- Author: Christopher D Smelser, DO; Chief Editor: Felix S Chew, MD, MBA, MEd more...
Adamantinoma is a rare tumor, and its origin remains controversial. Fischer first described the tumor in 1913, and since then, only approximately 200 cases have been reported. The tumor occurs almost exclusively in the long bones; tumors in the tibia account for more than 80% of cases. The diaphyseal region is the area most commonly affected.[2, 3, 4] (See the images below.)
Adamantinomas are classified into 2 distinct types: classic and differentiated. Classic adamantinomas usually occur in patients older than 20 years, whereas differentiated adamantinomas occur almost exclusively in patients younger than 20 years. In addition, the 2 classifications of adamantinomas have distinct radiographic and histologic differences.
Patients with adamantinomas present with variable signs and symptoms; most commonly, they report pain and swelling. The tumor is slow growing, and patients may describe discomfort lasting months to years. Although ascertaining accurate mortality statistics is difficult because of the extremely rare nature of this tumor, the 10-year survival rate is believed to be 10%. Treatment options for adamantinoma are surgical and include either marginal or en bloc resection. Unfortunately, neither radiation therapy nor chemotherapy has been proven effective in the treatment of this insidious tumor.[5, 2, 6, 3]
Plain radiography, computed tomography (CT) scanning, and magnetic resonance imaging (MRI) may all be used to help assess suspected adamantinomous tumors. However, CT and MRI are not specific in the differentiation of this tumor from other conditions; findings often overlap with those of other tumors and tumor-like lesions. A variety of tumors and tumor-like lesions can mimic an adamantinoma. Histologic examination is key to the identification of an adamantinoma; the histologic features of these tumors have many variations.[8, 9]

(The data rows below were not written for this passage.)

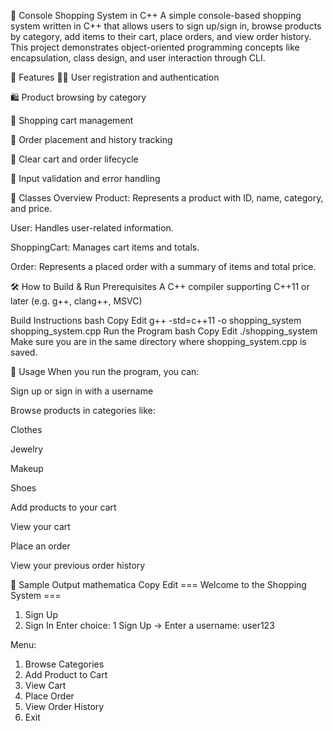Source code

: 🛒 Console Shopping System in C++
A simple console-based shopping system written in C++ that allows users to sign up/sign in, browse products by category, add items to their cart, place orders, and view order history. This project demonstrates object-oriented programming concepts like encapsulation, class design, and user interaction through CLI.

📌 Features
🧑‍💼 User registration and authentication

🛍️ Product browsing by category

🛒 Shopping cart management

🧾 Order placement and history tracking

🧼 Clear cart and order lifecycle

🧠 Input validation and error handling

🧱 Classes Overview
Product: Represents a product with ID, name, category, and price.

User: Handles user-related information.

ShoppingCart: Manages cart items and totals.

Order: Represents a placed order with a summary of items and total price.

🛠️ How to Build & Run
Prerequisites
A C++ compiler supporting C++11 or later (e.g. g++, clang++, MSVC)

Build Instructions
bash
Copy
Edit
g++ -std=c++11 -o shopping_system shopping_system.cpp
Run the Program
bash
Copy
Edit
./shopping_system
Make sure you are in the same directory where shopping_system.cpp is saved.

🧪 Usage
When you run the program, you can:

Sign up or sign in with a username

Browse products in categories like:

Clothes

Jewelry

Makeup

Shoes

Add products to your cart

View your cart

Place an order

View your previous order history

📂 Sample Output
mathematica
Copy
Edit
=== Welcome to the Shopping System ===
1. Sign Up
2. Sign In
Enter choice: 1
Sign Up → Enter a username: user123

Menu:
1. Browse Categories
2. Add Product to Cart
3. View Cart
4. Place Order
5. View Order History
0. Exit
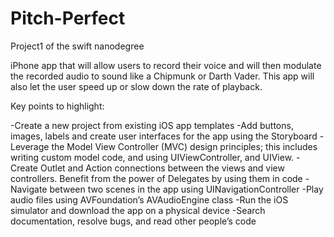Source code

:# Pitch-Perfect
Project1 of the swift nanodegree

iPhone app that will allow users to record their voice and will then modulate the recorded audio to sound like a Chipmunk or Darth Vader. This app will also let the user speed up or slow down the rate of playback.

Key points to highlight:

-Create a new project from existing iOS app templates
-Add buttons, images, labels and create user interfaces for the app using the Storyboard
-Leverage the Model View Controller (MVC) design principles; this includes writing custom model code, and using UIViewController, and UIView.
-Create Outlet and Action connections between the views and view controllers. Benefit from the power of Delegates by using them in code
-Navigate between two scenes in the app using UINavigationController
-Play audio files using AVFoundation’s AVAudioEngine class
-Run the iOS simulator and download the app on a physical device
-Search documentation, resolve bugs, and read other people’s code


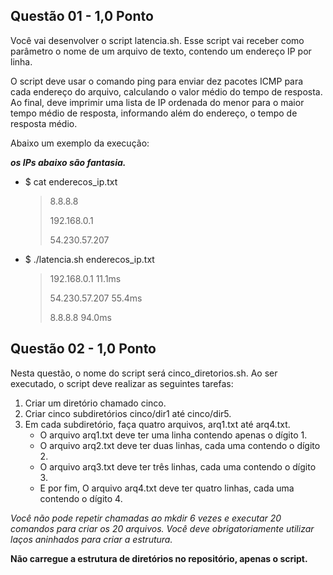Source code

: ## Questão 01 - 1,0 Ponto
Você vai desenvolver o script latencia.sh. Esse script vai receber como parâmetro o nome de um arquivo de texto, contendo um endereço IP por linha.

O script deve usar o comando ping para enviar dez pacotes ICMP para cada endereço do arquivo, calculando o valor médio do tempo de resposta. Ao final, deve imprimir uma lista de IP ordenada do menor para o maior tempo médio de resposta, informando além do endereço, o tempo de resposta médio.

Abaixo um exemplo da execução:

<strong>*os IPs abaixo são fantasia.*</strong>
- $ cat enderecos_ip.txt
  > 8.8.8.8
  >
  > 192.168.0.1
  >
  > 54.230.57.207

- $ ./latencia.sh enderecos_ip.txt
  > 192.168.0.1 11.1ms
  >
  > 54.230.57.207 55.4ms
  >
  > 8.8.8.8 94.0ms
                        
## Questão 02 - 1,0 Ponto
Nesta questão, o nome do script será cinco_diretorios.sh. Ao ser executado, o script deve realizar as seguintes tarefas:

1. Criar um diretório chamado cinco.
2. Criar cinco subdiretórios cinco/dir1 até cinco/dir5.
3. Em cada subdiretório, faça quatro arquivos, arq1.txt até arq4.txt. 
   * O arquivo arq1.txt deve ter uma linha contendo apenas o dígito 1. 
   * O arquivo arq2.txt deve ter duas linhas, cada uma contendo o dígito 2. 
   * O arquivo arq3.txt deve ter três linhas, cada uma contendo o dígito 3. 
   * E por fim, O arquivo arq4.txt deve ter quatro linhas, cada uma contendo o dígito 4.
  
_*Você não pode repetir chamadas ao mkdir 6 vezes e executar 20 comandos para criar os 20 arquivos. Você deve obrigatoriamente utilizar laços aninhados para criar a estrutura.*_

**Não carregue a estrutura de diretórios no repositório, apenas o script.**

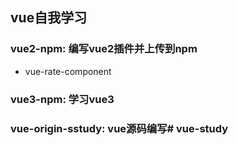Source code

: ## vue自我学习

### vue2-npm: 编写vue2插件并上传到npm
  - vue-rate-component

### vue3-npm: 学习vue3

### vue-origin-sstudy: vue源码编写# vue-study
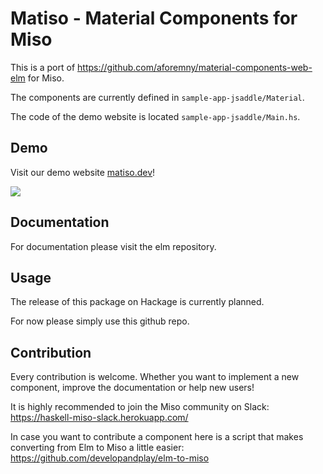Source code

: # Matiso - Material Components for Miso
This is a port of https://github.com/aforemny/material-components-web-elm for Miso.

The components are currently defined in ``sample-app-jsaddle/Material``.

The code of the demo website is located ``sample-app-jsaddle/Main.hs``.

## Demo
Visit our demo website [matiso.dev](https://www.matiso.dev)!

![](overview.gif)

## Documentation
For documentation please visit the elm repository.

## Usage
The release of this package on Hackage is currently planned.

For now please simply use this github repo.

## Contribution
Every contribution is welcome. Whether you want to implement a new component, improve the documentation or help new users!

It is highly recommended to join the Miso community on Slack: https://haskell-miso-slack.herokuapp.com/

In case you want to contribute a component here is a script that makes converting from Elm to Miso a little easier:
https://github.com/developandplay/elm-to-miso
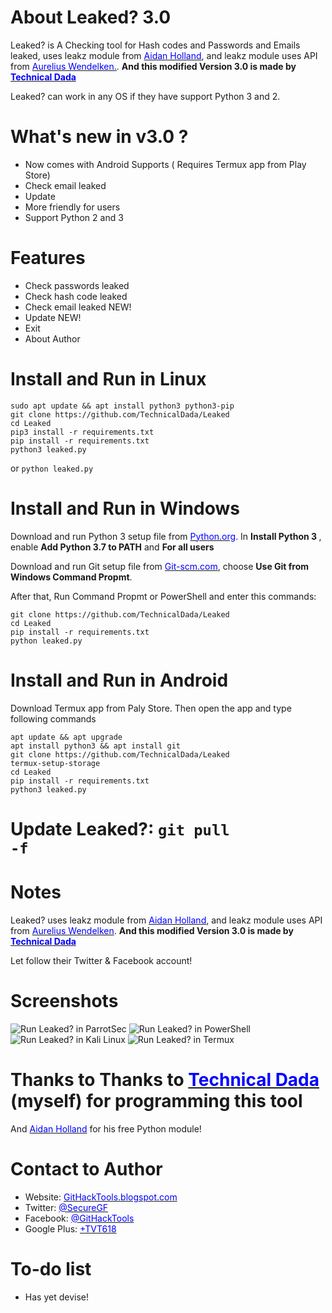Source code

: # About Leaked? 3.0
Leaked? is  A Checking tool for Hash codes and Passwords and Emails leaked, uses leakz module from <a href="https://twitter.com/thehappydinoa" target="_blank"><span style="color: blue">Aidan Holland</span></a>, and leakz module uses API from <a href="https://twitter.com/webtobesocial" target="_blank"><span style="color: blue">Aurelius Wendelken.</span></a>. <b>And this modified Version 3.0 is made by <a href="https://facebook.com/technicaldada.in/" target="_blank"><span style="color: blue">Technical Dada</span></a></b>

Leaked? can work in any OS if they have support Python 3 and 2.

# What's new in v3.0 ?
 * Now comes with Android Supports ( Requires Termux app from Play Store)
 * Check email leaked
 * Update
 * More friendly for users
 * Support Python 2 and 3

# Features
 * Check passwords leaked
 * Check hash code leaked
 * Check email leaked NEW!
 * Update NEW!
 * Exit
 * About Author
 
# Install and Run in Linux
    sudo apt update && apt install python3 python3-pip
    git clone https://github.com/TechnicalDada/Leaked
    cd Leaked
    pip3 install -r requirements.txt
    pip install -r requirements.txt
    python3 leaked.py
or  <code>python leaked.py</code>

# Install and Run in Windows
Download and run Python 3 setup file from <a href="https://python.org" target="_blank"><span style="color: blue">Python.org</span></a>.
In <strong>Install Python 3 </strong>, enable <strong>Add Python 3.7 to PATH</strong> and <strong>For all users</strong>

Download and run Git setup file from <a href="https://Git-scm.com" target="_blank"><span style="color: blue">Git-scm.com</span></a>, choose <strong>Use Git from Windows Command Propmt</strong>.

After that, Run Command Propmt or PowerShell and enter this commands:

    git clone https://github.com/TechnicalDada/Leaked
    cd Leaked
    pip install -r requirements.txt
    python leaked.py

# Install and Run in Android
Download Termux app from Paly Store. Then open the app and type following commands
   
    apt update && apt upgrade
    apt install python3 && apt install git
    git clone https://github.com/TechnicalDada/Leaked
    termux-setup-storage
    cd Leaked
    pip install -r requirements.txt
    python3 leaked.py
    
# Update Leaked?: <code>git pull -f</code>

# Notes
Leaked? uses leakz module from <a href="https://twitter.com/thehappydinoa" target="_blank"><span style="color: blue">Aidan Holland</span></a>, and leakz module uses API from <a href="https://twitter.com/webtobesocial" target="_blank"><span style="color: blue">Aurelius Wendelken</span></a>. <b>And this modified Version 3.0 is made by <a href="https://facebook.com/technicaldada.in/" target="_blank"><span style="color: blue">Technical Dada</span></a></b>

Let follow their Twitter & Facebook account!
  
# Screenshots
![Run Leaked? in ParrotSec](https://linuxteamvietnam.us/wp-content/uploads/2018/09/Leaked-2.0-ParrotSec.png)
![Run Leaked? in PowerShell](https://linuxteamvietnam.us/wp-content/uploads/2018/09/Leaked-2.0-Windows-10.png)
![Run Leaked? in Kali Linux](https://linuxteamvietnam.us/wp-content/uploads/2018/09/Leaked-2.0-KaliLinux.png)
![Run Leaked? in Termux](https://raw.githubusercontent.com/technicaldada/Leaked/master/index.png)

# Thanks to Thanks to <a href="https://technicaldada.in/" target="_blank"><span style="color: blue">Technical Dada</span></a> (myself) for programming this tool

And <a href="https://twitter.com/thehappydinoa" target="_blank"><span style="color: blue">Aidan Holland</span></a> for his free Python module!

# Contact to Author
 * Website: <a href="https://githacktools.blogspot.com" target="_blank"><span style="color: blue">GitHackTools.blogspot.com</span></a>
 * Twitter: <a href="https://twitter.com/SecureGF" target="_blank"><span style="color: blue">@SecureGF</span></a>
 * Facebook: <a href="https://githacktools.blogspot.com" target="_blank"><span style="color: blue">@GitHackTools</span></a>
 * Google Plus: <a href="https://plus.google.com/+TVT618" target="_blank"><span style="color: blue">+TVT618</span></a>

# To-do list
 * Has yet devise!
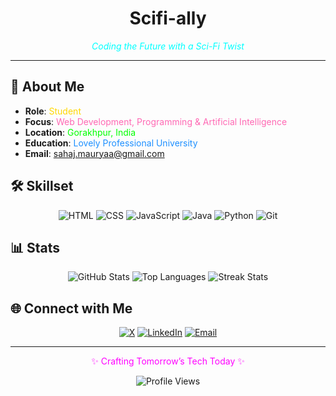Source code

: <div align="center">
  <h1> Scifi-ally </h1>
  <p style="color: #00FFFF;"><em>Coding the Future with a Sci-Fi Twist</em></p>
  
</div>

---

## 🚀 About Me
- **Role**: <span style="color: #FFD700;">Student</span>
- **Focus**: <span style="color: #FF69B4;">Web Development, Programming & Artificial Intelligence</span>
- **Location**: <span style="color: #00FF00;">Gorakhpur, India</span>
- **Education**: <span style="color: #1E90FF;">Lovely Professional University</span>
- **Email**: <a href="mailto:sahaj.mauryaa@gmail.com" style="color: #FFA500;">sahaj.mauryaa@gmail.com</a>

## 🛠️ Skillset
<div align="center">
  <img src="https://img.shields.io/badge/HTML-E34F26?style=for-the-badge&logo=html5&logoColor=white" alt="HTML" />
  <img src="https://img.shields.io/badge/CSS-1572B6?style=for-the-badge&logo=css3&logoColor=white" alt="CSS" />
  <img src="https://img.shields.io/badge/JavaScript-F7DF1E?style=for-the-badge&logo=javascript&logoColor=black" alt="JavaScript" />
  <img src="https://img.shields.io/badge/Java-ED8B00?style=for-the-badge&logo=java&logoColor=white" alt="Java" />
  <img src="https://img.shields.io/badge/Python-3776AB?style=for-the-badge&logo=python&logoColor=white" alt="Python" />
  <img src="https://img.shields.io/badge/Git-F05032?style=for-the-badge&logo=git&logoColor=white" alt="Git" />
</div>

## 📊 Stats
<div align="center">
  <img src="https://github-readme-stats.vercel.app/api?username=Scifi-ally&show_icons=true&theme=onedark&hide_border=true&title_color=58A6FF&text_color=C3E88D&icon_color=FAB387" alt="GitHub Stats" />
  <img src="https://github-readme-stats.vercel.app/api/top-langs/?username=Scifi-ally&layout=compact&theme=onedark&hide_border=true&title_color=58A6FF&text_color=C3E88D" alt="Top Languages" />
  <img src="https://streak-stats.demolab.com?user=Scifi-ally&theme=onedark&hide_border=true&background=1E2A44&stroke=58A6FF&ring=FAB387&fire=FAB387&currStreakNum=C3E88D&sideNums=C3E88D&currStreakLabel=58A6FF&sideLabels=58A6FF&dates=FFFFFF" alt="Streak Stats" />
</div>

## 🌐 Connect with Me
<div align="center">
  <a href="https://x.com/R774Blaze"><img src="https://img.shields.io/badge/X-1DA1F2?style=for-the-badge&logo=x&logoColor=white" alt="X" /></a>
  <a href="https://www.linkedin.com/in/sahaj-maurya/"><img src="https://img.shields.io/badge/LinkedIn-0A66C2?style=for-the-badge&logo=linkedin&logoColor=white" alt="LinkedIn" /></a>
  <a href="mailto:sahaj.mauryaa@gmail.com"><img src="https://img.shields.io/badge/Email-D14836?style=for-the-badge&logo=gmail&logoColor=white" alt="Email" /></a>
</div>

---

<div align="center">
  <p style="color: #FF00FF;">✨ Crafting Tomorrow’s Tech Today ✨</p>
  <img src="https://komarev.com/ghpvc/?username=Scifi-ally&color=00FF00&style=for-the-badge" alt="Profile Views" />
</div>
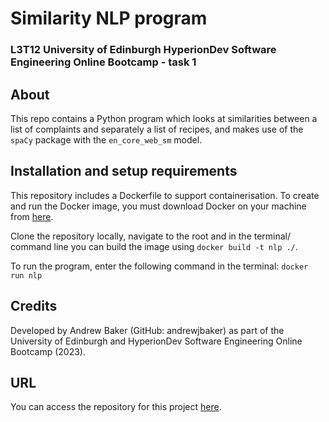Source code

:# Similarity NLP program
### L3T12 University of Edinburgh HyperionDev Software Engineering Online Bootcamp - task 1

## About
This repo contains a Python program which looks at similarities between a list of complaints and separately a list of recipes, and makes use of the `spaCy` package with the `en_core_web_sm` model.

## Installation and setup requirements
This repository includes a Dockerfile to support containerisation.  To create and run the Docker image, you must download Docker on your machine from [here](https://www.docker.com).

Clone the repository locally, navigate to the root and in the terminal/ command line you can build the image using `docker build -t nlp ./`.

To run the program, enter the following command in the terminal: `docker run nlp`

## Credits
Developed by Andrew Baker (GitHub: andrewjbaker) as part of the University of 
Edinburgh and HyperionDev Software Engineering Online Bootcamp (2023).

## URL
You can access the repository for this project [here](https://github.com/andrewjbaker/nlp).
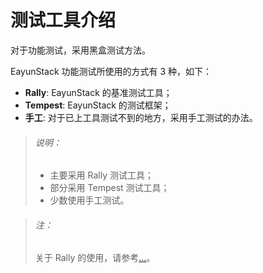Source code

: # 测试工具介绍

对于功能测试，采用黑盒测试方法。

EayunStack 功能测试所使用的方式有 3 种，如下：

* **Rally**: EayunStack 的基准测试工具；
* **Tempest**: EayunStack 的测试框架；
* **手工**: 对于已上工具测试不到的地方，采用手工测试的办法。

> ###### 说明：
> * 主要采用 Rally 测试工具；
> * 部分采用 Tempest 测试工具；
> * 少数使用手工测试。

> ###### 注：
> 关于 Rally 的使用，请参考[...]()。
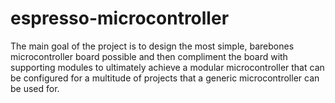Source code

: # espresso-microcontroller

The main goal of the project is to design the most simple, barebones microcontroller board possible and then compliment the board with supporting modules to ultimately achieve a modular microcontroller that can be configured for a multitude of projects that a generic microcontroller can be used for. 
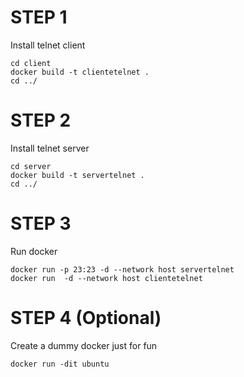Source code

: # STEP 1

Install telnet client 

    cd client
    docker build -t clientetelnet .
    cd ../

# STEP 2

Install telnet server

    cd server
    docker build -t servertelnet .
    cd ../

# STEP 3

Run docker

    docker run -p 23:23 -d --network host servertelnet 
    docker run  -d --network host clientetelnet 

# STEP 4 (Optional)

Create a dummy docker just for fun  

    docker run -dit ubuntu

Limitations of plain-film radiography include the relatively long list of differential diagnoses for adamantinoma. Many pathologic conditions that are as rare as or more common than adamantinoma demonstrate similar characteristics on plain radiographs, as well as CT scans and MRIs. This fact, coupled with the limited experience that most radiologists (and physicians in general) have in dealing with this tumor, makes the diagnosis and treatment of adamantinomas challenging.
In its early stages, an adamantinoma appears as an elongated, linear lucency on plain radiographs, and no periosteal reaction is noted in the surrounding bone. In later stages, cortical sclerosis becomes apparent on plain radiographs (see the image below).
The most common location is in the diaphyseal region of long bones, especially the tibia. A periosteal reaction and fracture are less common late-term sequelae of adamantinomas that can also be depicted on plain radiographs.
The differentiation of adamantinoma from fibrous dysplasia and osteofibrous dysplasia may be difficult by using plain radiographs alone. When questions arise in the diagnosis of the tumor, the histologic and clinical features must be included to narrow the differential diagnosis.
False-positive findings include fibrous dysplasia, osteofibrous dysplasia, fibroma (nonossifying or ossifying), bone cyst (aneurysmal or simple), chondrosarcoma, chondromyxoid fibroma, eosinophilic granuloma, and hemangioendothelioma.
Because of the extremely rare nature of this tumor, a list of false-negative findings has not been adequately formulated.
CT scans often are used to study adamantinomas, but the findings are not specific. CT scans of the lower extremity often reveal a hypoattenuating sclerotic region in the tibial diaphysis (see the image below).
False-positive findings include fibrous dysplasia, osteofibrous dysplasia, fibroma, bone cyst, and chondromyxoid fibroma.
Magnetic Resonance Imaging
MRI often is used to image adamantinomas, but the findings are nonspecific. When MRI is used to study adamantinomas, the tumors demonstrate low signal intensity on T1-weighted spin-echo images and high signal intensity on T2-weighted images. Because these appearances are also typical of most tumors, these findings are nonspecific.
False-positive findings include fibrous dysplasia, osteofibrous dysplasia, fibroma, bone cyst, and chondrosarcoma.
The use of nuclear medicine to study adamantinomas is a relatively new undertaking; therefore, few data regarding the tumors have been collected. However, the following findings are believed to correspond to adamantinomous lesions: increased blood flow in the region of the tumor, increased blood pooling, and increased accumulation of technetium-99m methylene diphosphate in the area of the tumor.